The column. Inside is the taiko
Inside the column is a huge taiko played by one or two men. On the poles four team members stand control the team with flags, whistles and chants. They stand there to help with guiding and with motivating the others to lift. Then up in the top of the column sit four more men. It is a precarious position to be in as the floats are lifted and moved because they have a tendency to tip.

Though the festivities last for 3 days I really only went to see one event, this is because the first day events I was working in Saijo, the second day it poured rain and a speaking to a friend they said that the events were cancelled. I went on the 18th to the competition at Ikku Shrine. Here the taiko teams enter the shrine and then have a lifting competition. What the teams do is take the float lift it to their shoulder and lift it above their heads. Here they bounce it trying to hold it aloft the longest. The most impressive was the orange team that held it up for quite awhile.
This is a video I caught of the lifting in action:


After viewing the parade the group and I headed into the shrine to see the floats and also to see if there would be a “fight”. Taikodai fights have also become a tradition.  A “fight” is two taikodai teams ramming their floats into one another until one or both are destroyed; the aim is trying to break the taiko of the other team.
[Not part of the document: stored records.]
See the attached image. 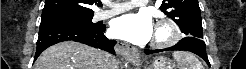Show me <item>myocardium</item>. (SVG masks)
<instances>
[{"label":"myocardium","instance_id":"f54148a6","mask_svg":"<svg viewBox=\"0 0 246 69\" xmlns=\"http://www.w3.org/2000/svg\"><path fill=\"white\" fill-rule=\"evenodd\" d=\"M162 31L165 33L163 37H154L151 42L153 48H165L169 47L179 41L181 38L180 29L177 23L170 18L160 19L156 24L155 32Z\"/></svg>","mask_w":246,"mask_h":69}]
</instances>
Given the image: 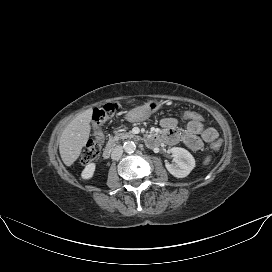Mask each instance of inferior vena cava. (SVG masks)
Here are the masks:
<instances>
[{"label":"inferior vena cava","instance_id":"obj_1","mask_svg":"<svg viewBox=\"0 0 272 272\" xmlns=\"http://www.w3.org/2000/svg\"><path fill=\"white\" fill-rule=\"evenodd\" d=\"M123 154V147L118 145L116 147H114V149L112 150L111 153V158L113 160H118Z\"/></svg>","mask_w":272,"mask_h":272}]
</instances>
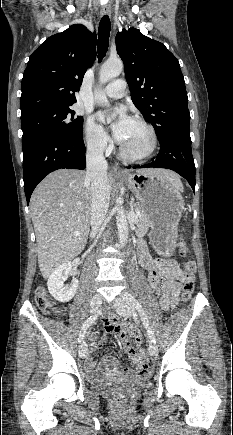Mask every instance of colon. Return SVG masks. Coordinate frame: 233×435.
I'll use <instances>...</instances> for the list:
<instances>
[{
	"label": "colon",
	"mask_w": 233,
	"mask_h": 435,
	"mask_svg": "<svg viewBox=\"0 0 233 435\" xmlns=\"http://www.w3.org/2000/svg\"><path fill=\"white\" fill-rule=\"evenodd\" d=\"M178 247L181 256H185L188 252L187 244L183 237L180 236L178 239ZM184 270L192 276L196 271V263L193 260H187L183 263ZM194 290V283L192 277H189L183 282L182 285V299L184 302H188L192 296ZM35 302L37 306L44 312H49L52 309V303L46 295L45 289L43 287H38L35 292ZM140 360L137 362V366H145L147 360V353L142 351L139 355ZM113 399L116 403L122 404L127 401V393L124 391H114L112 392Z\"/></svg>",
	"instance_id": "colon-1"
}]
</instances>
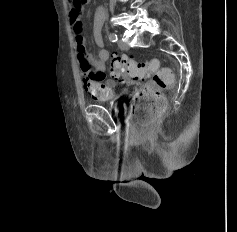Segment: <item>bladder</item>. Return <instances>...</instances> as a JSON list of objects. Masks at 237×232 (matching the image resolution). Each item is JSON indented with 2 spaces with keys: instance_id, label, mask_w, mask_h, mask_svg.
I'll return each mask as SVG.
<instances>
[{
  "instance_id": "obj_1",
  "label": "bladder",
  "mask_w": 237,
  "mask_h": 232,
  "mask_svg": "<svg viewBox=\"0 0 237 232\" xmlns=\"http://www.w3.org/2000/svg\"><path fill=\"white\" fill-rule=\"evenodd\" d=\"M110 105L116 112L122 113L125 110V105L121 100H114Z\"/></svg>"
}]
</instances>
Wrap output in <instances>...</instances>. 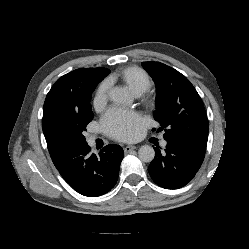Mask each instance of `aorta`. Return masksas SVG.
I'll use <instances>...</instances> for the list:
<instances>
[{
	"mask_svg": "<svg viewBox=\"0 0 249 249\" xmlns=\"http://www.w3.org/2000/svg\"><path fill=\"white\" fill-rule=\"evenodd\" d=\"M111 101L117 104L130 105L132 98L127 89L123 87H114L109 92ZM138 157L142 162H151L155 157L154 148L150 145H143L138 150Z\"/></svg>",
	"mask_w": 249,
	"mask_h": 249,
	"instance_id": "1",
	"label": "aorta"
}]
</instances>
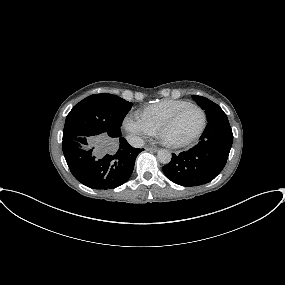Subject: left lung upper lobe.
<instances>
[{"label": "left lung upper lobe", "instance_id": "1", "mask_svg": "<svg viewBox=\"0 0 285 285\" xmlns=\"http://www.w3.org/2000/svg\"><path fill=\"white\" fill-rule=\"evenodd\" d=\"M192 98L203 110H205V113L207 115V121H210L215 118L227 117L223 110L209 99L197 95H193Z\"/></svg>", "mask_w": 285, "mask_h": 285}]
</instances>
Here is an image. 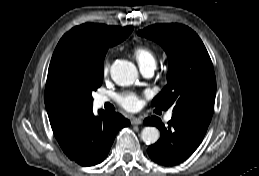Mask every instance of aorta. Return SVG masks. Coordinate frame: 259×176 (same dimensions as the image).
<instances>
[{
  "mask_svg": "<svg viewBox=\"0 0 259 176\" xmlns=\"http://www.w3.org/2000/svg\"><path fill=\"white\" fill-rule=\"evenodd\" d=\"M110 74L113 81L121 86L133 84L138 77L136 66L127 60H116L110 68ZM159 137L160 132L156 127L147 126L141 132V139L146 144L156 143Z\"/></svg>",
  "mask_w": 259,
  "mask_h": 176,
  "instance_id": "aorta-1",
  "label": "aorta"
}]
</instances>
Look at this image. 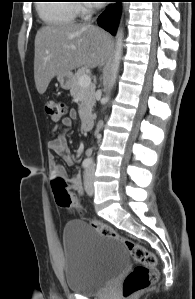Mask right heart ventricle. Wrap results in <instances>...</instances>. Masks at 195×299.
<instances>
[{"mask_svg": "<svg viewBox=\"0 0 195 299\" xmlns=\"http://www.w3.org/2000/svg\"><path fill=\"white\" fill-rule=\"evenodd\" d=\"M41 3L38 13L41 19L50 26L68 25L75 21L77 6L72 1L55 0Z\"/></svg>", "mask_w": 195, "mask_h": 299, "instance_id": "1", "label": "right heart ventricle"}]
</instances>
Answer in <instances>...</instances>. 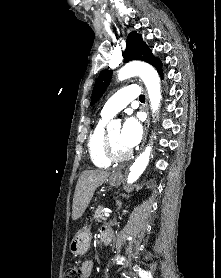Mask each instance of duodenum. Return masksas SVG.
I'll return each instance as SVG.
<instances>
[{
  "label": "duodenum",
  "instance_id": "1",
  "mask_svg": "<svg viewBox=\"0 0 221 278\" xmlns=\"http://www.w3.org/2000/svg\"><path fill=\"white\" fill-rule=\"evenodd\" d=\"M113 237V231L111 227H106L101 233L102 246L106 247L110 244Z\"/></svg>",
  "mask_w": 221,
  "mask_h": 278
}]
</instances>
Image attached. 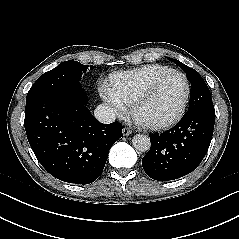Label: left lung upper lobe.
<instances>
[{
  "instance_id": "1",
  "label": "left lung upper lobe",
  "mask_w": 239,
  "mask_h": 239,
  "mask_svg": "<svg viewBox=\"0 0 239 239\" xmlns=\"http://www.w3.org/2000/svg\"><path fill=\"white\" fill-rule=\"evenodd\" d=\"M169 59L186 72V77L191 83L190 102L187 112L201 107H213L210 90L201 75L193 68L186 66L178 60Z\"/></svg>"
}]
</instances>
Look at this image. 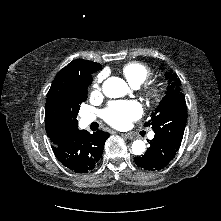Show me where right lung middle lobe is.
<instances>
[{
  "label": "right lung middle lobe",
  "instance_id": "obj_1",
  "mask_svg": "<svg viewBox=\"0 0 221 221\" xmlns=\"http://www.w3.org/2000/svg\"><path fill=\"white\" fill-rule=\"evenodd\" d=\"M87 89L77 90L62 99L53 101L45 108V125L63 131L77 129L76 118L80 104L87 99Z\"/></svg>",
  "mask_w": 221,
  "mask_h": 221
}]
</instances>
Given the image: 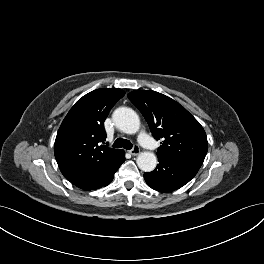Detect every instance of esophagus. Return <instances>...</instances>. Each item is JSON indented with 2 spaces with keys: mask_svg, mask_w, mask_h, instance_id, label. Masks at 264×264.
<instances>
[{
  "mask_svg": "<svg viewBox=\"0 0 264 264\" xmlns=\"http://www.w3.org/2000/svg\"><path fill=\"white\" fill-rule=\"evenodd\" d=\"M129 152L131 155L136 156L140 153V148L138 145H134V147Z\"/></svg>",
  "mask_w": 264,
  "mask_h": 264,
  "instance_id": "1",
  "label": "esophagus"
}]
</instances>
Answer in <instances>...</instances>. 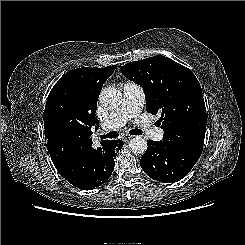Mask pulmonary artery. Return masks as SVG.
I'll return each mask as SVG.
<instances>
[{
    "mask_svg": "<svg viewBox=\"0 0 245 245\" xmlns=\"http://www.w3.org/2000/svg\"><path fill=\"white\" fill-rule=\"evenodd\" d=\"M144 101L145 97L142 87L132 82H126L123 85L121 105L111 112L101 124V132L117 130L124 126L129 119L136 117L141 112ZM143 132L146 137L156 141H160L163 138V130L150 125L145 126Z\"/></svg>",
    "mask_w": 245,
    "mask_h": 245,
    "instance_id": "pulmonary-artery-1",
    "label": "pulmonary artery"
}]
</instances>
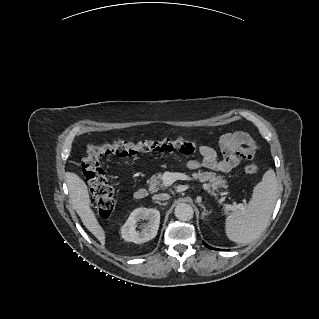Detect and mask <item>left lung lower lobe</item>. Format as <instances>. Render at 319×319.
Returning a JSON list of instances; mask_svg holds the SVG:
<instances>
[{"label": "left lung lower lobe", "instance_id": "0a47b994", "mask_svg": "<svg viewBox=\"0 0 319 319\" xmlns=\"http://www.w3.org/2000/svg\"><path fill=\"white\" fill-rule=\"evenodd\" d=\"M206 247L210 248V249H214V250H220V249H216V248H212L211 246H208L207 244L203 243Z\"/></svg>", "mask_w": 319, "mask_h": 319}]
</instances>
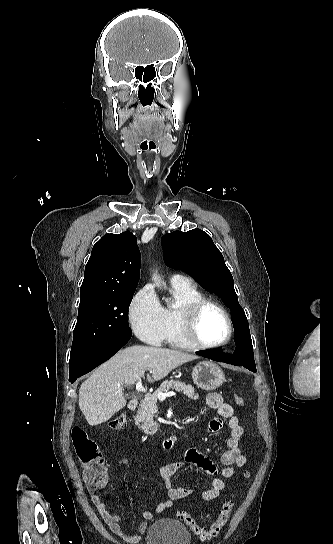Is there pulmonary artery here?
Segmentation results:
<instances>
[{
	"label": "pulmonary artery",
	"mask_w": 333,
	"mask_h": 544,
	"mask_svg": "<svg viewBox=\"0 0 333 544\" xmlns=\"http://www.w3.org/2000/svg\"><path fill=\"white\" fill-rule=\"evenodd\" d=\"M170 283L172 286H188L192 285V280L187 276L174 274L170 279Z\"/></svg>",
	"instance_id": "1"
}]
</instances>
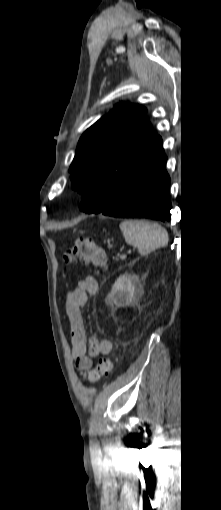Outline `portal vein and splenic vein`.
Listing matches in <instances>:
<instances>
[{
    "label": "portal vein and splenic vein",
    "instance_id": "portal-vein-and-splenic-vein-1",
    "mask_svg": "<svg viewBox=\"0 0 221 510\" xmlns=\"http://www.w3.org/2000/svg\"><path fill=\"white\" fill-rule=\"evenodd\" d=\"M126 256L125 255H121L120 256V259H124Z\"/></svg>",
    "mask_w": 221,
    "mask_h": 510
}]
</instances>
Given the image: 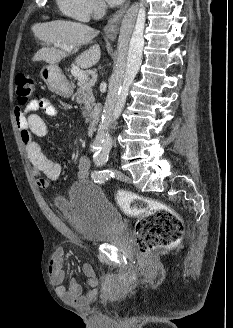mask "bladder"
Instances as JSON below:
<instances>
[{
  "instance_id": "obj_1",
  "label": "bladder",
  "mask_w": 233,
  "mask_h": 328,
  "mask_svg": "<svg viewBox=\"0 0 233 328\" xmlns=\"http://www.w3.org/2000/svg\"><path fill=\"white\" fill-rule=\"evenodd\" d=\"M64 219L91 242H101L123 231L120 212L102 189L88 180L74 182L65 197L56 199Z\"/></svg>"
}]
</instances>
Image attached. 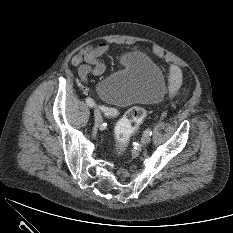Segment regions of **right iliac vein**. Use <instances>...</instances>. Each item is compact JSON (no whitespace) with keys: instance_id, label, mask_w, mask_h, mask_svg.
I'll return each instance as SVG.
<instances>
[{"instance_id":"obj_1","label":"right iliac vein","mask_w":233,"mask_h":233,"mask_svg":"<svg viewBox=\"0 0 233 233\" xmlns=\"http://www.w3.org/2000/svg\"><path fill=\"white\" fill-rule=\"evenodd\" d=\"M94 116H95V123L100 124L102 122V116L99 110L97 109L94 110Z\"/></svg>"}]
</instances>
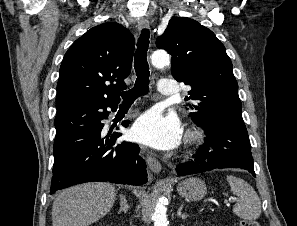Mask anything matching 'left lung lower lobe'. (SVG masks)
I'll return each mask as SVG.
<instances>
[{"mask_svg":"<svg viewBox=\"0 0 297 226\" xmlns=\"http://www.w3.org/2000/svg\"><path fill=\"white\" fill-rule=\"evenodd\" d=\"M201 128L207 136L206 142L194 155V161L176 167L178 175L222 168H241L255 176L250 140L244 124L218 120Z\"/></svg>","mask_w":297,"mask_h":226,"instance_id":"0a47b994","label":"left lung lower lobe"}]
</instances>
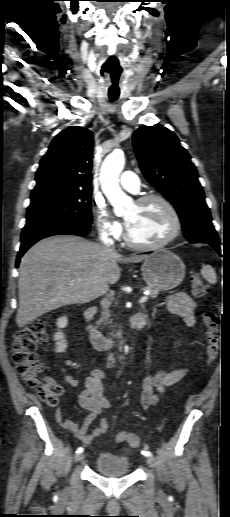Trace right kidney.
Here are the masks:
<instances>
[{"instance_id":"1","label":"right kidney","mask_w":230,"mask_h":517,"mask_svg":"<svg viewBox=\"0 0 230 517\" xmlns=\"http://www.w3.org/2000/svg\"><path fill=\"white\" fill-rule=\"evenodd\" d=\"M67 324H68L67 317L58 318L57 327L59 329L65 328L67 326ZM54 340L56 341V350L55 351L58 353L65 352V350L67 348V343H66V340L64 338V334L62 333V331H59L54 335Z\"/></svg>"}]
</instances>
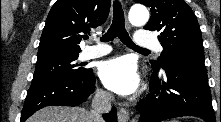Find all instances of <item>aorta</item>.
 <instances>
[{
	"mask_svg": "<svg viewBox=\"0 0 221 122\" xmlns=\"http://www.w3.org/2000/svg\"><path fill=\"white\" fill-rule=\"evenodd\" d=\"M149 20V12L142 4H135L129 11V21L135 26H143Z\"/></svg>",
	"mask_w": 221,
	"mask_h": 122,
	"instance_id": "1",
	"label": "aorta"
}]
</instances>
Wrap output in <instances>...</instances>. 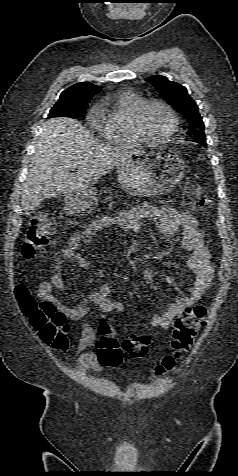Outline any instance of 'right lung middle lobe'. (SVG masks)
I'll use <instances>...</instances> for the list:
<instances>
[{
  "instance_id": "1",
  "label": "right lung middle lobe",
  "mask_w": 238,
  "mask_h": 476,
  "mask_svg": "<svg viewBox=\"0 0 238 476\" xmlns=\"http://www.w3.org/2000/svg\"><path fill=\"white\" fill-rule=\"evenodd\" d=\"M86 108L87 104H79L67 99H60L50 110L48 118L56 116L76 118L81 116Z\"/></svg>"
}]
</instances>
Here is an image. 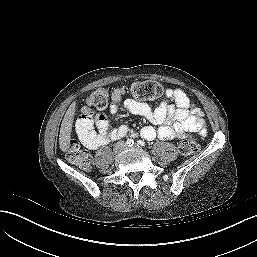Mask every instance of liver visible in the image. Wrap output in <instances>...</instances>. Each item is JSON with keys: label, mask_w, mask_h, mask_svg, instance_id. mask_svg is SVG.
I'll return each instance as SVG.
<instances>
[{"label": "liver", "mask_w": 257, "mask_h": 257, "mask_svg": "<svg viewBox=\"0 0 257 257\" xmlns=\"http://www.w3.org/2000/svg\"><path fill=\"white\" fill-rule=\"evenodd\" d=\"M75 108H76V102L74 101L66 111L61 124L60 135H59V145H60L59 147L63 152H66L70 145L72 124H73L74 115L76 111Z\"/></svg>", "instance_id": "liver-1"}]
</instances>
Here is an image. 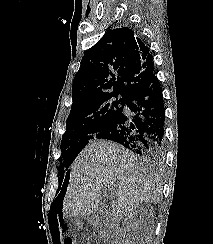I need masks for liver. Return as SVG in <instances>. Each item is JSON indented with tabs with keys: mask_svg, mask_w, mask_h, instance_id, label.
Masks as SVG:
<instances>
[{
	"mask_svg": "<svg viewBox=\"0 0 213 244\" xmlns=\"http://www.w3.org/2000/svg\"><path fill=\"white\" fill-rule=\"evenodd\" d=\"M107 189L112 194L113 220L129 215L140 203L161 200L159 176L146 160L116 143L93 141L72 166L63 201L64 217L95 214Z\"/></svg>",
	"mask_w": 213,
	"mask_h": 244,
	"instance_id": "obj_1",
	"label": "liver"
}]
</instances>
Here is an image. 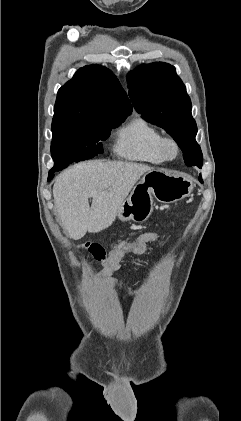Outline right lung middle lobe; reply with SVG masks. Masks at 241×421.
I'll return each mask as SVG.
<instances>
[{
    "mask_svg": "<svg viewBox=\"0 0 241 421\" xmlns=\"http://www.w3.org/2000/svg\"><path fill=\"white\" fill-rule=\"evenodd\" d=\"M124 120V117H100L89 121L53 118V170L62 169L73 162L91 159L102 153L103 145L100 141H105L111 130Z\"/></svg>",
    "mask_w": 241,
    "mask_h": 421,
    "instance_id": "right-lung-middle-lobe-1",
    "label": "right lung middle lobe"
}]
</instances>
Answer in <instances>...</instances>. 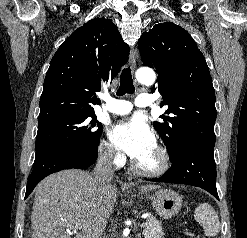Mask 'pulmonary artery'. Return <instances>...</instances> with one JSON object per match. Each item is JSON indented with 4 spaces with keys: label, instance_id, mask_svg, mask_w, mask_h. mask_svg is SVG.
<instances>
[{
    "label": "pulmonary artery",
    "instance_id": "pulmonary-artery-1",
    "mask_svg": "<svg viewBox=\"0 0 247 238\" xmlns=\"http://www.w3.org/2000/svg\"><path fill=\"white\" fill-rule=\"evenodd\" d=\"M104 100L106 101L104 110L112 114H127L133 108V104L127 100L114 99L108 95L104 96ZM152 104V97L148 94H140L135 100V106L137 107H148Z\"/></svg>",
    "mask_w": 247,
    "mask_h": 238
}]
</instances>
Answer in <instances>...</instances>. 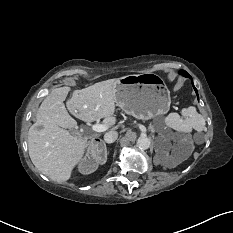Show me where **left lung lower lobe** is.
<instances>
[{"label":"left lung lower lobe","mask_w":233,"mask_h":233,"mask_svg":"<svg viewBox=\"0 0 233 233\" xmlns=\"http://www.w3.org/2000/svg\"><path fill=\"white\" fill-rule=\"evenodd\" d=\"M179 74H181V75H183L185 77L191 78V76L186 71H184V70L180 71ZM193 87H194V85H193ZM194 90L197 93V90H196L195 87H194ZM197 97H198V94H197Z\"/></svg>","instance_id":"obj_1"}]
</instances>
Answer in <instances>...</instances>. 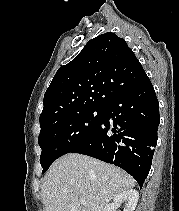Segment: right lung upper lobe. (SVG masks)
<instances>
[{
  "label": "right lung upper lobe",
  "instance_id": "right-lung-upper-lobe-1",
  "mask_svg": "<svg viewBox=\"0 0 179 211\" xmlns=\"http://www.w3.org/2000/svg\"><path fill=\"white\" fill-rule=\"evenodd\" d=\"M144 74L124 39L110 32L91 39L75 59L56 72L44 95L41 128L65 115L105 108Z\"/></svg>",
  "mask_w": 179,
  "mask_h": 211
}]
</instances>
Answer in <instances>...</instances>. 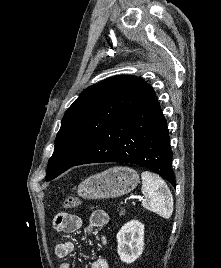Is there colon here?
I'll return each instance as SVG.
<instances>
[{
	"mask_svg": "<svg viewBox=\"0 0 221 268\" xmlns=\"http://www.w3.org/2000/svg\"><path fill=\"white\" fill-rule=\"evenodd\" d=\"M81 199L78 197H67L63 201V207L65 209H73L81 204Z\"/></svg>",
	"mask_w": 221,
	"mask_h": 268,
	"instance_id": "obj_1",
	"label": "colon"
}]
</instances>
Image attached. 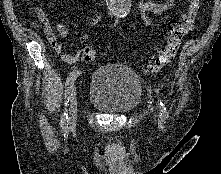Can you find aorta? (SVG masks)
Masks as SVG:
<instances>
[{"label":"aorta","instance_id":"762f6f07","mask_svg":"<svg viewBox=\"0 0 221 174\" xmlns=\"http://www.w3.org/2000/svg\"><path fill=\"white\" fill-rule=\"evenodd\" d=\"M110 14L117 17L126 16L131 9V0H106Z\"/></svg>","mask_w":221,"mask_h":174}]
</instances>
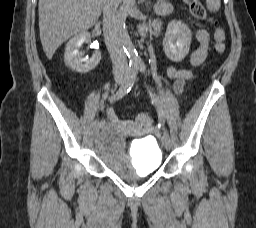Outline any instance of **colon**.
I'll list each match as a JSON object with an SVG mask.
<instances>
[{
	"label": "colon",
	"instance_id": "obj_1",
	"mask_svg": "<svg viewBox=\"0 0 256 228\" xmlns=\"http://www.w3.org/2000/svg\"><path fill=\"white\" fill-rule=\"evenodd\" d=\"M184 2L188 5L191 14L200 20L210 19L208 12L204 5L199 0H184ZM226 33L225 30L221 27H217L214 31V49L217 53H224ZM137 122L142 126H151L152 118L147 113H140L137 118Z\"/></svg>",
	"mask_w": 256,
	"mask_h": 228
}]
</instances>
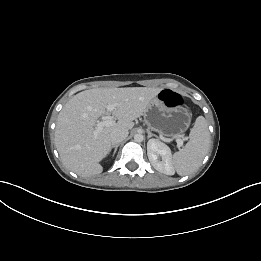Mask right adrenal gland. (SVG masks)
I'll return each mask as SVG.
<instances>
[{"instance_id":"1","label":"right adrenal gland","mask_w":261,"mask_h":261,"mask_svg":"<svg viewBox=\"0 0 261 261\" xmlns=\"http://www.w3.org/2000/svg\"><path fill=\"white\" fill-rule=\"evenodd\" d=\"M119 145H120V144L112 145V146H111L110 151L114 148L113 156H115V154H116V152H117V149H118Z\"/></svg>"}]
</instances>
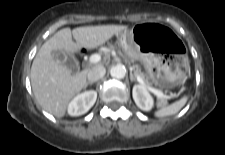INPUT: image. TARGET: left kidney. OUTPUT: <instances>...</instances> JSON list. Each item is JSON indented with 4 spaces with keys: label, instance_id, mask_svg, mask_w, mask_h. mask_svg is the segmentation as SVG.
Wrapping results in <instances>:
<instances>
[{
    "label": "left kidney",
    "instance_id": "5707ae66",
    "mask_svg": "<svg viewBox=\"0 0 225 155\" xmlns=\"http://www.w3.org/2000/svg\"><path fill=\"white\" fill-rule=\"evenodd\" d=\"M133 99L136 105L143 111H150L154 101L147 88L143 85H134L132 90Z\"/></svg>",
    "mask_w": 225,
    "mask_h": 155
}]
</instances>
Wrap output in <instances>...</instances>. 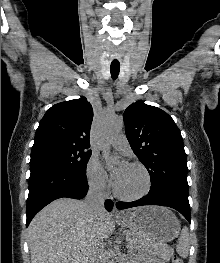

Which seems ridiculous when you think that of the time and cost that went into making this float. The tradition can also become very dangerous; there have been deaths and lost limbs due to being caught in between the four poles as the two floats crash. My friend told me a story about a ‘fight’ in Doi where a gaijin was part of a team and his team got into a fight, it turned fatal when the person behind this guy had their head smashed by the poles. This is the reason that the authorities ask that teams do not fight, but it does happen. (I didn't see any 'fights' so here's another taikodai picture)


All in all it was a great week to be in Shikoku. I had a great time during matsuri, even though I did get sicker. After seeing the two different festivals I did have a little more fun in Saijo because I felt like I was part of it a little bit more because you are in with the crowd and really feeling the excitement, where as with the Niihama festival you are a little more removed from the actual event. My friend Nick made a great comment saying that the Niihama Taiko Festival is “more a spectacle.” Which I agree with it’s really something to see.